You know, I have the experience of a 40 year old, we sometimes lose our sense of time. These events happened over thousands and thousands of years. It’s hard to kind of wrap my head around it, but at the same time, it makes sense.

HOST PADI BOYD: We can learn a lot from data when it’s been translated into a new form, like sound or imagery. But we’re also expanding the range of people who have access to work with that data.

Denna Lambert

It’s pretty common knowledge that everyone has a different style of learning. People interpret information differently.

[Bullet Cluster Sonification by NASA/CXC/SAO/K.Arcand, SYSTEM Sounds (M. Russo, A. Santaguida]

Denna Lambert

If we want to provide this information, our science, our findings, to as wide of an audience, we should always keep that in mind. We have people with disabilities, blind individuals, deaf individuals, in all types of positions. Flight directors who are deaf, financial managers who utilize wheelchairs, to electrical engineers who are blind. Data and information and science should be, as much as possible, made available to everyone.

[Data Sonification: Caldwell 73 by SYSTEM Sounds (M. Russo, A. Santaguida]

HOST PADI BOYD: When Denna found a series of braille books about Hubble images, they helped open up the world of astronomy for her.

Denna Lambert

So as an early college student, I came across the “Touch the Universe” books, that provided tactile information on the images from Hubble. So I have access to something that was never available to me in print. But when I was able to hear this online through YouTube, or through a NASA website, I think looking at the, I believe that was the star nursery, that was like, ‘Oh, wow, now I get it. Now I get the full shape and depth of what I’m seeing.’ While we may not visually be able to look up in the sky and see it, we have to use, you know, various filters to see that information, I can actually touch it and hear it. That makes sense for me as a blind person.

[Song: Beautiful Planet Instrumental by Andreas Andreas Bolldén]

HOST PADI BOYD: Science is for everyone. The more methods we have to conceptualize and think about scientific information, and the more people we can invite to contribute ideas, the fuller our understanding becomes.

HOST PADI BOYD: As technology continues, we are able to touch, listen, and look at information about space. We are interpreting our universe every day, and getting closer to a better understanding of our mysterious surroundings.

HOST PADI BOYD: Missions like Chandra and Hubble give us a front-row seat to the cosmos, and as we learn about the information they send back, we also learn how to become more curious about the things around us.

[Outro: Curiosity by SYSTEM Sounds]

HOST PADI BOYD:This is NASA’s Curious Universe. This episode was written and produced by Christina Dana and Elizabeth Tammi.
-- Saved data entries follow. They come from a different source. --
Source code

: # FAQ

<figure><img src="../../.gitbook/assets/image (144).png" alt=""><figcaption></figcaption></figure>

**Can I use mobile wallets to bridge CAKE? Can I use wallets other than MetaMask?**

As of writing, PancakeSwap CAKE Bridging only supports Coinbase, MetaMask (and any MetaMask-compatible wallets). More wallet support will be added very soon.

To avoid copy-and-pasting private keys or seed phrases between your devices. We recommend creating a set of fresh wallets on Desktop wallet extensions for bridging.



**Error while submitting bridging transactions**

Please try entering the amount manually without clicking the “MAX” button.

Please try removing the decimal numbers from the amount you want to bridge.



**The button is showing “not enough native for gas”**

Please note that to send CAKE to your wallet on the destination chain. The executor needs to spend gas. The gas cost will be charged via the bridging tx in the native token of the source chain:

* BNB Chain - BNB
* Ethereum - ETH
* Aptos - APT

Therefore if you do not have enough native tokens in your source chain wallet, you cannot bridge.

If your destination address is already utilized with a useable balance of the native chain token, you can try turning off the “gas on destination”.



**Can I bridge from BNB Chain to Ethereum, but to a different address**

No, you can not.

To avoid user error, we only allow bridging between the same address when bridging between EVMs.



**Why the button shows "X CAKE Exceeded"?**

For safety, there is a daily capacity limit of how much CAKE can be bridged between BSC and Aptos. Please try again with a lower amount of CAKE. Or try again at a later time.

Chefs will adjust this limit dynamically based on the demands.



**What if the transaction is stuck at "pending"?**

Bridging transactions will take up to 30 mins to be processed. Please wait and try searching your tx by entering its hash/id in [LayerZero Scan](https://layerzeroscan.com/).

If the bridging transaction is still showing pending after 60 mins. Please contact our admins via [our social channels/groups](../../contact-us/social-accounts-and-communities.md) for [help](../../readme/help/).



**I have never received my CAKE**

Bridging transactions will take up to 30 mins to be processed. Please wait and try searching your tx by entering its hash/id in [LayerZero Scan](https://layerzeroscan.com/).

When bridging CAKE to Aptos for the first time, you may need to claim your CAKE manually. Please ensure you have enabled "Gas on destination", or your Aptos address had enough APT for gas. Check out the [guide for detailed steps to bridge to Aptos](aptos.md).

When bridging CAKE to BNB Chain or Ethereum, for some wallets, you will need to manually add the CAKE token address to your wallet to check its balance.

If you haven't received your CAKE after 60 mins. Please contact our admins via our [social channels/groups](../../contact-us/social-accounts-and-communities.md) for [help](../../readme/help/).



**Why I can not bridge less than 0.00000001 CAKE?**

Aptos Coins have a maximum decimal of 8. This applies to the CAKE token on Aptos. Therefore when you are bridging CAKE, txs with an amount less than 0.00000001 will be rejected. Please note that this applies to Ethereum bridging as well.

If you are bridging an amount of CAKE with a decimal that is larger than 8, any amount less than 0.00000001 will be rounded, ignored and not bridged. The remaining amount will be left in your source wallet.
Our executive producer is Katie Atkinson.

HOST PADI BOYD: The Curious Universe team includes Maddie Arnold, Kate Steiner and Micheala Sosby, with support from Emma Edmund, Anisha Engineer, and Priya Mittal.

HOST PADI BOYD: Our theme song was composed by Matt Russo and Andrew Santaguida of System Sounds.
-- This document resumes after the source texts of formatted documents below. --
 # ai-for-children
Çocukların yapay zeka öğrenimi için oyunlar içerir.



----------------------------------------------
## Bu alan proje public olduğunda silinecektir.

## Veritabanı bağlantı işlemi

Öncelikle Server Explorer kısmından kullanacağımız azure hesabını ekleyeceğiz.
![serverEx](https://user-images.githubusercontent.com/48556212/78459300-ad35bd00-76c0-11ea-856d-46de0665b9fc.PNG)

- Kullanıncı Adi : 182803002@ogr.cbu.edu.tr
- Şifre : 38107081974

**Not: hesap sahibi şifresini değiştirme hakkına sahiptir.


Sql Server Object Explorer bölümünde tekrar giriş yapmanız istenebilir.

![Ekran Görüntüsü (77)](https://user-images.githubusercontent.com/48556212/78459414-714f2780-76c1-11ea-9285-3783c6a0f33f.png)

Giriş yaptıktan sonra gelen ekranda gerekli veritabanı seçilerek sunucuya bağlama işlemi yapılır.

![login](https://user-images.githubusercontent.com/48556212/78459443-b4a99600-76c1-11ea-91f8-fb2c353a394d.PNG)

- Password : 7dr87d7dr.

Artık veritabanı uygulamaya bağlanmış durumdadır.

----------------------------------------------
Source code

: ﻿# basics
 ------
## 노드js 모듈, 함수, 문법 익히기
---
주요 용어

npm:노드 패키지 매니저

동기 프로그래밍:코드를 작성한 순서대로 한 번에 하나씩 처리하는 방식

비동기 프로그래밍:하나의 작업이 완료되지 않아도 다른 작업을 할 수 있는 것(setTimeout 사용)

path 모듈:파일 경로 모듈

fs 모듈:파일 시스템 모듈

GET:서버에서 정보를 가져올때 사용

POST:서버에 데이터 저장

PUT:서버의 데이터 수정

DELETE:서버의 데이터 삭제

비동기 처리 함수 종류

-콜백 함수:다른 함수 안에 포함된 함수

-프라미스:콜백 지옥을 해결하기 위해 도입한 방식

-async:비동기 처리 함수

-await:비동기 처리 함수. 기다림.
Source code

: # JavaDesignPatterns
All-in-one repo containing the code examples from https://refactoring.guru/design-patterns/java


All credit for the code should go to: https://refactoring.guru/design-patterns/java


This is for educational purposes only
HOST PADI BOYD: Special thanks to Ryland Heagy, Jim Jeletic, Claire Andreoli and the Hubble Space Telescope team.

HOST PADI BOYD:If you have a question about our universe, you can email a voice recording or send a written note to NASA-CuriousUniverse@mail.NASA.gov. Go to nasa.gov/curiousuniverse for more information.

HOST PADI BOYD: If you liked this episode, please let us know by leaving us a review, tweeting about the show @NASA, and sharing with a friend.

BONUS SCENE

Denna Lambert

I was a little girl in Arkansas, had not met an astronaut. No one in my family was an engineer or a scientist. When someone asked “Hey, I see that you have this this interest and you have this desire, why not become an engineer or why not become a scientist and be a part of that?” Now it was a long road to get to NASA, but I think if you can dream it I don’t know if the right phrase is if you dream it you can be it. Do not limit yourself when it comes to either choosing a career field or even accessing information, that it is, it is available for everyone.